Sister Sparrow & the Dirty Birds Cover Zeppelin at The Bowl

Jeff Miller on February 6, 2014

Photo by Dino Perrucci

Sister Sparrow & the Dirty Birds

Brooklyn Bowl

Brooklyn, N.Y.

January 31

The phrase “a small girl with a big voice” should be accompanied by a photo of Arleigh Kincheloe, the singer for the NY-based Sister Sparrow & the Dirty Birds. Kincheloe wails with the passion of a thousand banshees and the control of singers like Sharon Jones or Janis Joplin. So it’s no surprise that her band’s reinvention of Led Zeppelin IV – yes, the whole damn thing – at a sold out show at the Brooklyn Bowl on the Friday before the Super Bowl was inspired and captivating. It was a whole lot of fun, too.

Kinchole is the center of attention both literally and figuratively throughout; she alternates between overtly sexy hip-gyrations and girl-next-door who-me ingénue looks throughout the performance, but what makes her captivating is her vocal power. Opening the show with Michael Jackson’s “The Way You Make Me Feel,” punctuated by a 3-piece horn section powering through the songs’ changes, while Kinchoele radiated confidence and charisma. The band wound its way through some originals, getting into the groove, with harmonica-vs-guitar interplay on one, and power-drumming another, never losing focus.

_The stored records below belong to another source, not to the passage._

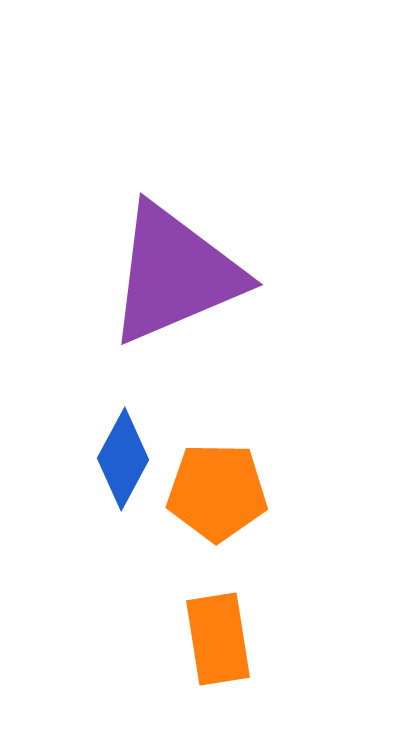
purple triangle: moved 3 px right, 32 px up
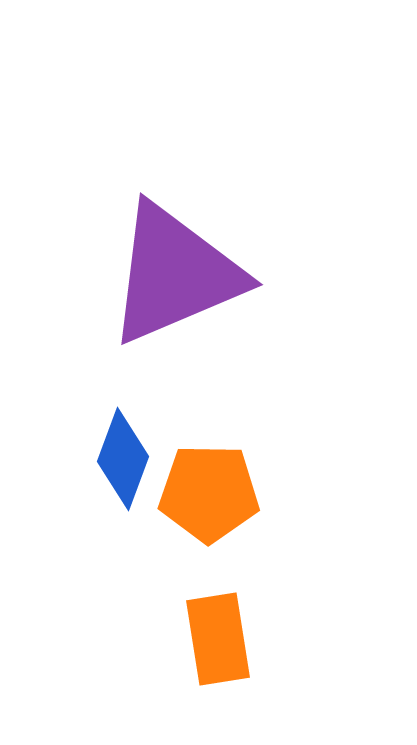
blue diamond: rotated 8 degrees counterclockwise
orange pentagon: moved 8 px left, 1 px down
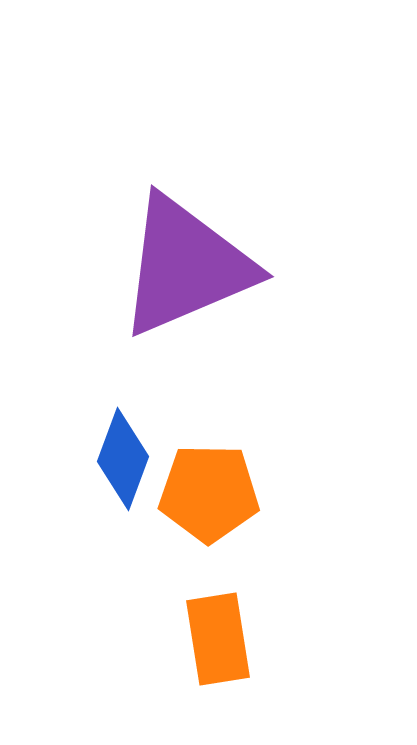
purple triangle: moved 11 px right, 8 px up
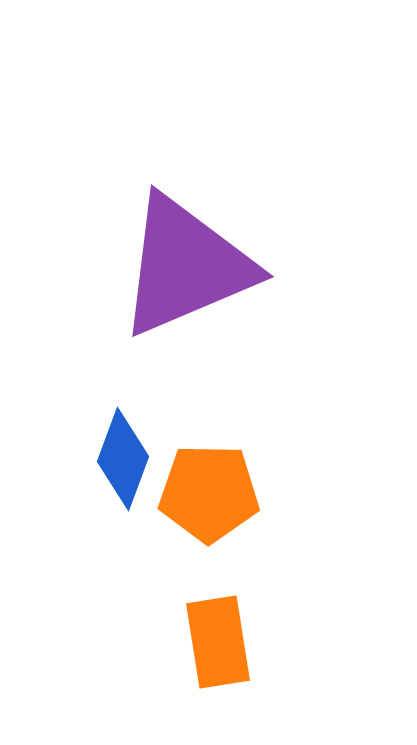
orange rectangle: moved 3 px down
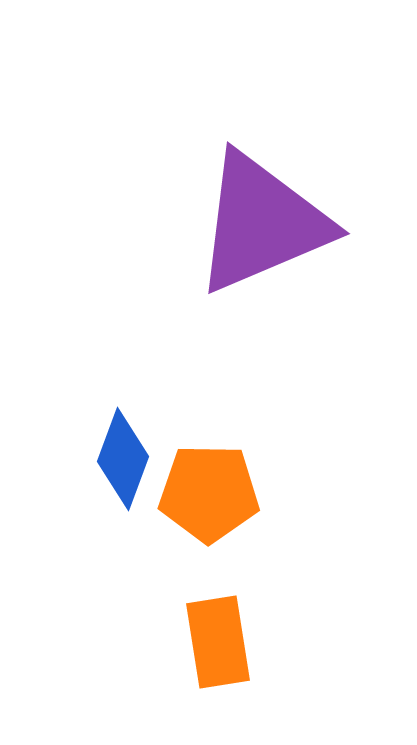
purple triangle: moved 76 px right, 43 px up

But the main event was Zeppelin IV, which the group completely re-organized from the get go. “Black Dog” has undergone soul arrangements before, so the horn hits on it weren’t totally unrecognizable, though they took over Jimmy Page’s wound-up guitar on the song’s coda, popping and dropping rather than rocking and jocking. “Rock and Roll” may have been the most-restructured song of the set, with the band weaving in and out of the opening lick to Rage Against The Machine’s “Bulls On Parade” throughout, creating not just a new arrangement, but a live mashup. “Stairway To Heaven,” of course, may have been the most challenging rewrite: it started straightforward enough, but by the time we were bustling in a hedgerow, Kinchole was running scales up and down all over the place, scatting and re-jiggering Robert Plant’s vocal phrasing in a way that would have been criminal if it weren’t so genuine. “Misty Mountain Hop” devolved into a ska jam with hints of Paul Simon, and “When The Levee Breaks” was a wall of sound thanks to 3 extra horn players, a true aural assault.

For the encore, Sister Sparrow rocked “D’Yer Maker” – one of those Zeppelin songs that’s not as heralded as the others, but every bit as good – nay, great. The same can be said for Sister Sparrow & the Dirty Birds.